▸ Recorded information
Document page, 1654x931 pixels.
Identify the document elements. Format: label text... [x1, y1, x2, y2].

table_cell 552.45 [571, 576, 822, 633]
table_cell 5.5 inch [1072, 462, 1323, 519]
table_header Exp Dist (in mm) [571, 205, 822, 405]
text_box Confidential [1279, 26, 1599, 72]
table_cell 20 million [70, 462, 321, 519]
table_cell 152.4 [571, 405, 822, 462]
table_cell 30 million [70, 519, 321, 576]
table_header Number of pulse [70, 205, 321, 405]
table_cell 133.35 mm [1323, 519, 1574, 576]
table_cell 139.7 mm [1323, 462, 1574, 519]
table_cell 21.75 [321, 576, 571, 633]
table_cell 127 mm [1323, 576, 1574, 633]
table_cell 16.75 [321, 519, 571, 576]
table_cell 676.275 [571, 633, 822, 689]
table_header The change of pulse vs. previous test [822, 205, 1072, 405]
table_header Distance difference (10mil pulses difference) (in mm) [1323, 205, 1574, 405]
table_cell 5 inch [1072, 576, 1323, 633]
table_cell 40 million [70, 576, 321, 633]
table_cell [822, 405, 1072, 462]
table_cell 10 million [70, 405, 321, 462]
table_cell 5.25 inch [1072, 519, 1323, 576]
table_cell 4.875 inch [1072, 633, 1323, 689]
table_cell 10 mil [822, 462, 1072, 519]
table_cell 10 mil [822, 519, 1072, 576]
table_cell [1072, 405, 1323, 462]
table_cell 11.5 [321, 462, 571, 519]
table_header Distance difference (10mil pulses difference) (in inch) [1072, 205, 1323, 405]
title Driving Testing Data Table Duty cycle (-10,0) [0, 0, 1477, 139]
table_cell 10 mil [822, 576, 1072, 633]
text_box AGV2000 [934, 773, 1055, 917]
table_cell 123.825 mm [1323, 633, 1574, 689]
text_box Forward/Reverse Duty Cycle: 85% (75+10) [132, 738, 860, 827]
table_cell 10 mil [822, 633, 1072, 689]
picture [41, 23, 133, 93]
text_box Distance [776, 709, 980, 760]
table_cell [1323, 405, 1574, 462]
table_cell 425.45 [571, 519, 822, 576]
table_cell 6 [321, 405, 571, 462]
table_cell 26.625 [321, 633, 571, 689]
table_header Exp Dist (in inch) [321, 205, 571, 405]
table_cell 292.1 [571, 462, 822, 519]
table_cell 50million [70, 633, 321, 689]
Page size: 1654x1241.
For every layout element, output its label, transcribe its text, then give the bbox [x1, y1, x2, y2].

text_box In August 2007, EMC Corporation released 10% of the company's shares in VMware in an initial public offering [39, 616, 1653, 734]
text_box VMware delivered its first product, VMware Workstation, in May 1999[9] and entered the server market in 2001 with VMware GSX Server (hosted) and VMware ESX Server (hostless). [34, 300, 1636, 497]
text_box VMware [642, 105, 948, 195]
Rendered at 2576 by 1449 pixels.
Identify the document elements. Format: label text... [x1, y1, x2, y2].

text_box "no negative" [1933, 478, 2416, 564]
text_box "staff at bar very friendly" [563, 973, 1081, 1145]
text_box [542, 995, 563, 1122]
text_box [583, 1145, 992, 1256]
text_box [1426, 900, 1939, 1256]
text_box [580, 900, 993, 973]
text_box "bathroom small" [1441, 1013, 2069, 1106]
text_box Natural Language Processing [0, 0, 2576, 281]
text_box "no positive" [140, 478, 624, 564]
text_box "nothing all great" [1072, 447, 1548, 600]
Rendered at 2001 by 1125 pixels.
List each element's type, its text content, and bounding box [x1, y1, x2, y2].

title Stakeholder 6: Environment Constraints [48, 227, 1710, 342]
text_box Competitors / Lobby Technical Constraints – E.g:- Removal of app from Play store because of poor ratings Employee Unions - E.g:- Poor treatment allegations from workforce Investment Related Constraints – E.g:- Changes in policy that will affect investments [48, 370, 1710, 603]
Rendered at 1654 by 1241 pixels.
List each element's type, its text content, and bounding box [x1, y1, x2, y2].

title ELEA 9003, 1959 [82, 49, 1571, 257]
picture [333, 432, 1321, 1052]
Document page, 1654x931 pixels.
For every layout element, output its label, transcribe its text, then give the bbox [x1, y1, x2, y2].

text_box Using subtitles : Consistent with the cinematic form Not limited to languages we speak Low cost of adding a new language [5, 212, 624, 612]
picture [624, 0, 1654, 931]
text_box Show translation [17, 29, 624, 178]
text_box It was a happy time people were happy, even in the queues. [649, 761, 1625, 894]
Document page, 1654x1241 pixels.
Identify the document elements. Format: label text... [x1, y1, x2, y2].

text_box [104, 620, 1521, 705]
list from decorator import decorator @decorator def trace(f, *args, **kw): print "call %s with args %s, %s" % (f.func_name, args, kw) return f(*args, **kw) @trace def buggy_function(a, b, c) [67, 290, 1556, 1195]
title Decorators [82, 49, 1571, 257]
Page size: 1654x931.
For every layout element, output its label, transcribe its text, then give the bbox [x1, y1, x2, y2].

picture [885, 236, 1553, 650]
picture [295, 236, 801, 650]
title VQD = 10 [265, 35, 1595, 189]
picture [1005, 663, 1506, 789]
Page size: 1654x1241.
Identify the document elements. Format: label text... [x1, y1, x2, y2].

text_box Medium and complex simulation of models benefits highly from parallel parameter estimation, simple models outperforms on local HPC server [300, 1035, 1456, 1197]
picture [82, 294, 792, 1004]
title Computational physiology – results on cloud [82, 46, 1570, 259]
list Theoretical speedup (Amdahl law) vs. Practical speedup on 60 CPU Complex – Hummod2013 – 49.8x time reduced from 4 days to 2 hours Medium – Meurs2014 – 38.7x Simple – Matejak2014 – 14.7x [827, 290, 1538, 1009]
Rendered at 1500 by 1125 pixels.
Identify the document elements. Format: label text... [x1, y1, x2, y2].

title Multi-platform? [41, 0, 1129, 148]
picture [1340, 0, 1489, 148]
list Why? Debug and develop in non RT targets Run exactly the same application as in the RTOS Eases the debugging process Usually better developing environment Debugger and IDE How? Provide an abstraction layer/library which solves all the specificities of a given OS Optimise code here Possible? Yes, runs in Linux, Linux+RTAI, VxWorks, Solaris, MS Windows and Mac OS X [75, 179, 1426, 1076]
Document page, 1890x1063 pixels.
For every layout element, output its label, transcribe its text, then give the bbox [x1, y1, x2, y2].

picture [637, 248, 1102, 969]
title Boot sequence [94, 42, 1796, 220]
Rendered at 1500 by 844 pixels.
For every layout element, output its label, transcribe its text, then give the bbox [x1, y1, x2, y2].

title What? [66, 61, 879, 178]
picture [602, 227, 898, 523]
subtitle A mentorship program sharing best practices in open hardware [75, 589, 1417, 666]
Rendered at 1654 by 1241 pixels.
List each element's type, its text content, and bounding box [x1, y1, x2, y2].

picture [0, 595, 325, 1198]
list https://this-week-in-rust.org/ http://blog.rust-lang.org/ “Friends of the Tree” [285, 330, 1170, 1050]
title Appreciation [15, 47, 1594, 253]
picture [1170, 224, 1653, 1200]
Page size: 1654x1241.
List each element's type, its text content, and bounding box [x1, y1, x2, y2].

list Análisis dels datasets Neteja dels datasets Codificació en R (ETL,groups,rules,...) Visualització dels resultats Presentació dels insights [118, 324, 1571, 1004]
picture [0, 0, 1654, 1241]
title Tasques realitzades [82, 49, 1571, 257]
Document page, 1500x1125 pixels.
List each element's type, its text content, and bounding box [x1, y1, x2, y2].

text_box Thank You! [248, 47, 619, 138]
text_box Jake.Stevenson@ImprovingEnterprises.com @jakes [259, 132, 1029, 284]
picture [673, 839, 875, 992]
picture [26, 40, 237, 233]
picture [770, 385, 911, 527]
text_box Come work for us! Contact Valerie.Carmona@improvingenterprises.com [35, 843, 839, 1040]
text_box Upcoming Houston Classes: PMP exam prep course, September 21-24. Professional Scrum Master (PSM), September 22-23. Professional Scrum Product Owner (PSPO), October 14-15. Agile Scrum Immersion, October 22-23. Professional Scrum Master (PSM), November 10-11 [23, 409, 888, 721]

▸ Task requirements
Copy out the rows word for word, from the line with "Document page, 1500x1125 pixels." to the line with "text_box Come work", including both of those lines.

▸ Worked solution
Document page, 1500x1125 pixels.
List each element's type, its text content, and bounding box [x1, y1, x2, y2].

text_box Thank You! [248, 47, 619, 138]
text_box Jake.Stevenson@ImprovingEnterprises.com @jakes [259, 132, 1029, 284]
picture [673, 839, 875, 992]
picture [26, 40, 237, 233]
picture [770, 385, 911, 527]
text_box Come work for us! Contact Valerie.Carmona@improvingenterprises.com [35, 843, 839, 1040]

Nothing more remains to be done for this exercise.